ものの勢いで内覧を申し込んだ赤塚さん。埼玉県の郊外、急行の止まらない駅から徒歩20分の距離にできたそのマンションは、広々とした間取りが“ウリ”。新型コロナの影響でリモートワークが根付いてきた中、通勤の便より広さを重視した物件なのです。

内見で即決。住宅ローンの審査を申し込み

赤塚さんが狙いをつけた55平米で2LDKの間取りの部屋は、一人暮らしには十分すぎるほど。長い廊下やデッキチェアの置けるバルコニー、濃い緑の匂いや鳥のさえずり・虫の音が聞こえる環境は都会の賃貸アパートにはなかったもので、赤塚さんの胸は高鳴りました。

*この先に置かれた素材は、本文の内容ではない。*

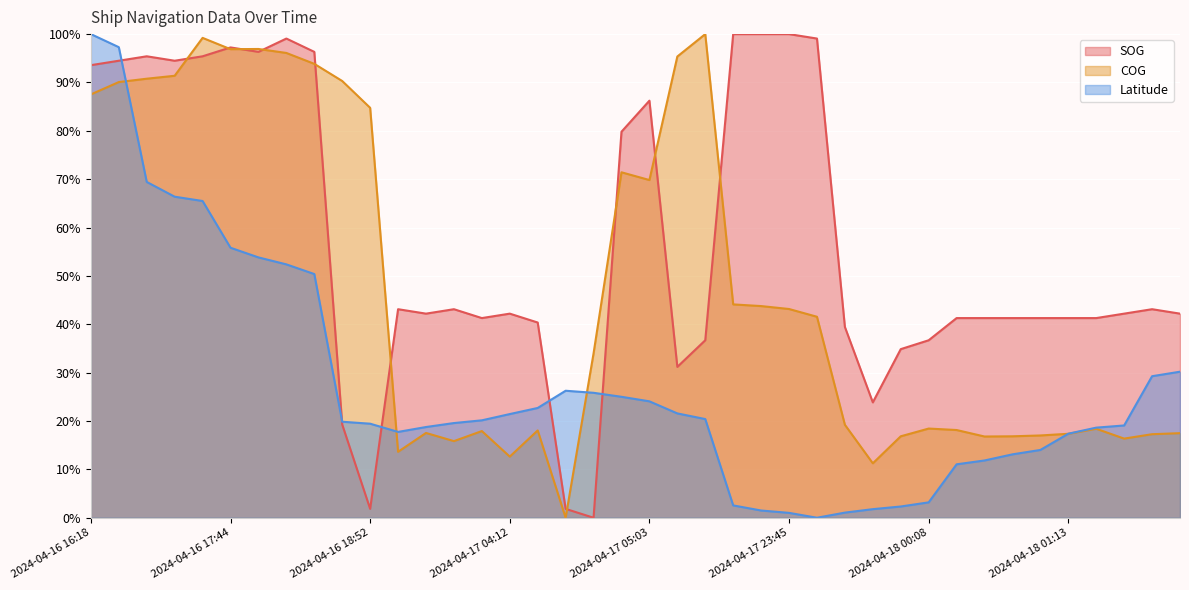

What are all the series names shown in the legend?

SOG, COG, Latitude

「夏は近くで行われる花火大会が見えるそうです。デッキチェアでビールを飲みながら花火なんて最高でしょうね」

営業の人の言葉は赤塚さんに明るい未来を想像させるには十分で、内見後すぐにローンの審査書類を銀行に提出していました。この新築物件、値段は3500万円。頭金として500万円を払い、3000万円を35年ローンで借りると、月の返済は約7万円。

彼女の収入と今のライフスタイルなら返済は問題なく、銀行の審査もするっとクリアし、内見からわずか1カ月半後、赤塚さんは人生初の自分の城を手に入れたのです。